REQUIREMENT: Lay out the listing below as a JSON list of strings, from its first line through the line holding "scientific name: Ischalis variabilis", inclusive. Use one string per line and leave out any blank lines.

[start]

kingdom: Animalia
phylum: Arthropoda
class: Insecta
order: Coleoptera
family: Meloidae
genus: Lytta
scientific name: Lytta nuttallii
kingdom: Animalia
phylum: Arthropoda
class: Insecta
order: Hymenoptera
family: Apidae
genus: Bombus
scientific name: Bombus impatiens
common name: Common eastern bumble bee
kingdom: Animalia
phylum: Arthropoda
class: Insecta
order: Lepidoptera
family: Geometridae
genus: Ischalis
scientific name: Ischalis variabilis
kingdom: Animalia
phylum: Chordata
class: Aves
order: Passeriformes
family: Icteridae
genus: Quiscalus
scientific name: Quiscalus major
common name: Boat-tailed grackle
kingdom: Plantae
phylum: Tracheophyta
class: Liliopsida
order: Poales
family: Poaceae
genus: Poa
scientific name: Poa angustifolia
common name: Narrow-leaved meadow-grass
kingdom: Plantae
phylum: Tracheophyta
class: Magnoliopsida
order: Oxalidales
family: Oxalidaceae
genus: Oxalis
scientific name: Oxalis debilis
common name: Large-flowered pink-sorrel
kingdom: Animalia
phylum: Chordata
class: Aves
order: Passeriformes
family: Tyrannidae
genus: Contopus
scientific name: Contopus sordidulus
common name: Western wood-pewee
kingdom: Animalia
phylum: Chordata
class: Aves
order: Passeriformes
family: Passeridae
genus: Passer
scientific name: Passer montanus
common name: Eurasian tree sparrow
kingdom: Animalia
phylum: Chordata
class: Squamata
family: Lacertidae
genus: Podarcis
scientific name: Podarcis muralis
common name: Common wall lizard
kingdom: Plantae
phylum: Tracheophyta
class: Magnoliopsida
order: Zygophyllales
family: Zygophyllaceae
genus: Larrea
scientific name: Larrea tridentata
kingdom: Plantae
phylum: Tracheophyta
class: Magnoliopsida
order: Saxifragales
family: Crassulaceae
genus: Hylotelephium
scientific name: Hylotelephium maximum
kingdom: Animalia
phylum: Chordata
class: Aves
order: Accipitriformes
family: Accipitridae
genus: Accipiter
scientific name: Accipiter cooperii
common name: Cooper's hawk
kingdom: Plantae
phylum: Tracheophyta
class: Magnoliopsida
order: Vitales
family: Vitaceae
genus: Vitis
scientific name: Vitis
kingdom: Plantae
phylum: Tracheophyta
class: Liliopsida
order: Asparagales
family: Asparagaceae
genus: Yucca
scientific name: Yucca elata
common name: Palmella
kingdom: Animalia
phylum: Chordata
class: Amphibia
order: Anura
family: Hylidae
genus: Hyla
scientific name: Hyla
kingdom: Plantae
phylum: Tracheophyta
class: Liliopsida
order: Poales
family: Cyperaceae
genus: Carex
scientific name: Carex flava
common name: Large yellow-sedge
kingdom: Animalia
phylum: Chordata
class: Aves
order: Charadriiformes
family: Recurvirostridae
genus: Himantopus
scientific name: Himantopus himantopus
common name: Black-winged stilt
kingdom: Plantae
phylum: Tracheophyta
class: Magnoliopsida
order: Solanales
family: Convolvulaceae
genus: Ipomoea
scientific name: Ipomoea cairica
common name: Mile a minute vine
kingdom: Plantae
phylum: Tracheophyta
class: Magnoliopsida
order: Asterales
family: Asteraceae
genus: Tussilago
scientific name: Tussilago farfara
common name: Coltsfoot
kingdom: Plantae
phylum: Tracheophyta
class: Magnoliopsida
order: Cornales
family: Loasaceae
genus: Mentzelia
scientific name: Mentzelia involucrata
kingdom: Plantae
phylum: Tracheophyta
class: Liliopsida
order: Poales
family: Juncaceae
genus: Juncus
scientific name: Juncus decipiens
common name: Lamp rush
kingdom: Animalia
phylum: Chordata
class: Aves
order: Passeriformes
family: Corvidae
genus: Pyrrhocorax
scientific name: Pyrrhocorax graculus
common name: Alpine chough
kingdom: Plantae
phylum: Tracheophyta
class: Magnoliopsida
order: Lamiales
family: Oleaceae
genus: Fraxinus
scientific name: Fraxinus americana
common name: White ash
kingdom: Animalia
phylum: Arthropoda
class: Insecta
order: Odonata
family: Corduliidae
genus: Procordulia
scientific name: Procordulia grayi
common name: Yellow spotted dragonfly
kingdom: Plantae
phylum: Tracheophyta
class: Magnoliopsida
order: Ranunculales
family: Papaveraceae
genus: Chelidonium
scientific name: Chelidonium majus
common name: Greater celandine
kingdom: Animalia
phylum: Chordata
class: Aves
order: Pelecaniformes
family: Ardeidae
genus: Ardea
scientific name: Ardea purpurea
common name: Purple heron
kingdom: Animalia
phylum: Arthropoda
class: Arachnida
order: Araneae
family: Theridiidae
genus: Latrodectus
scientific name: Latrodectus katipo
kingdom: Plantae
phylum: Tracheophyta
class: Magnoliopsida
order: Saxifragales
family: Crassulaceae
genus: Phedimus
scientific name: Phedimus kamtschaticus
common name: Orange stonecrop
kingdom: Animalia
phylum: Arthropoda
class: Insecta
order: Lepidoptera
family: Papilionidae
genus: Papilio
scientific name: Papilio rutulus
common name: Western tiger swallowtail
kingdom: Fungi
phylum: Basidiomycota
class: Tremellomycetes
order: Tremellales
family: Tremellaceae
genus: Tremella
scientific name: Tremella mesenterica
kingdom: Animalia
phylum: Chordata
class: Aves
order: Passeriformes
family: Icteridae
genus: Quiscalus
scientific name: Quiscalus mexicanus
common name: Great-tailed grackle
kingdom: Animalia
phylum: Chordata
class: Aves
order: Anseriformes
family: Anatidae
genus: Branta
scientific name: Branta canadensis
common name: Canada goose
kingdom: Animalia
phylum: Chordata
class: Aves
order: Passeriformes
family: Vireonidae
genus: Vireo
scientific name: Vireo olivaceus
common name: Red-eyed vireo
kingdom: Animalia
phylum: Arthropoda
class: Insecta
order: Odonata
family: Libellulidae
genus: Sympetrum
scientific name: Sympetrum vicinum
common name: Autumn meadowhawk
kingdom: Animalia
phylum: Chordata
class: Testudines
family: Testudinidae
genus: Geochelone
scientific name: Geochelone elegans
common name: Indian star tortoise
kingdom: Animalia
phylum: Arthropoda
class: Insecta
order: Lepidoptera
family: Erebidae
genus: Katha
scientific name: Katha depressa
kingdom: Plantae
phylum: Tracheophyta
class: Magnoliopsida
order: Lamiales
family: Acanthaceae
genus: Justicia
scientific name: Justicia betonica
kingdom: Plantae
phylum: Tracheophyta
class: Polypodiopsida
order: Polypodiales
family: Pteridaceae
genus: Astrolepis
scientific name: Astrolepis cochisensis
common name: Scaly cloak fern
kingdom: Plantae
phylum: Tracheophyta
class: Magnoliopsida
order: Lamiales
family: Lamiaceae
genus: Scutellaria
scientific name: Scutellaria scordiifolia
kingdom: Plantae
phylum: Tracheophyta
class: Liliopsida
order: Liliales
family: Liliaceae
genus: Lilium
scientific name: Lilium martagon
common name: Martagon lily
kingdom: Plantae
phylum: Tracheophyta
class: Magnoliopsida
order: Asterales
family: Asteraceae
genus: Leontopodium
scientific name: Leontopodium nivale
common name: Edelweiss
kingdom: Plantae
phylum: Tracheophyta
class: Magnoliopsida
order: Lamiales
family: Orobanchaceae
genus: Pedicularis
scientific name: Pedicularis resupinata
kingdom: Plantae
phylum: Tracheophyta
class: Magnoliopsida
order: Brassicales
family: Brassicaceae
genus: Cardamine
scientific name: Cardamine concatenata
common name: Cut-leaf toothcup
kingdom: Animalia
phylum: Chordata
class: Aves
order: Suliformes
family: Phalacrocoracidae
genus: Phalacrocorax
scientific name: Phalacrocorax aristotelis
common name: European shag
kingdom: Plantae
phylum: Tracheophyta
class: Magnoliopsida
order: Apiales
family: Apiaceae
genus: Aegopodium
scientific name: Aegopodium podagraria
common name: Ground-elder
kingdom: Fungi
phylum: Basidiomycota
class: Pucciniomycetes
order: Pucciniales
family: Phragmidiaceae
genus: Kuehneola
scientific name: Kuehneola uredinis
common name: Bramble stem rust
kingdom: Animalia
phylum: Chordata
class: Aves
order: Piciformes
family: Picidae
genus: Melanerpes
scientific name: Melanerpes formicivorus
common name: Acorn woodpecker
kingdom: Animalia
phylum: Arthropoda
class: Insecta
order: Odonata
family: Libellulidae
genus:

[end]

EXERCISE RESPONSE:
[
  "kingdom: Animalia",
  "phylum: Arthropoda",
  "class: Insecta",
  "order: Coleoptera",
  "family: Meloidae",
  "genus: Lytta",
  "scientific name: Lytta nuttallii",
  "kingdom: Animalia",
  "phylum: Arthropoda",
  "class: Insecta",
  "order: Hymenoptera",
  "family: Apidae",
  "genus: Bombus",
  "scientific name: Bombus impatiens",
  "common name: Common eastern bumble bee",
  "kingdom: Animalia",
  "phylum: Arthropoda",
  "class: Insecta",
  "order: Lepidoptera",
  "family: Geometridae",
  "genus: Ischalis",
  "scientific name: Ischalis variabilis"
]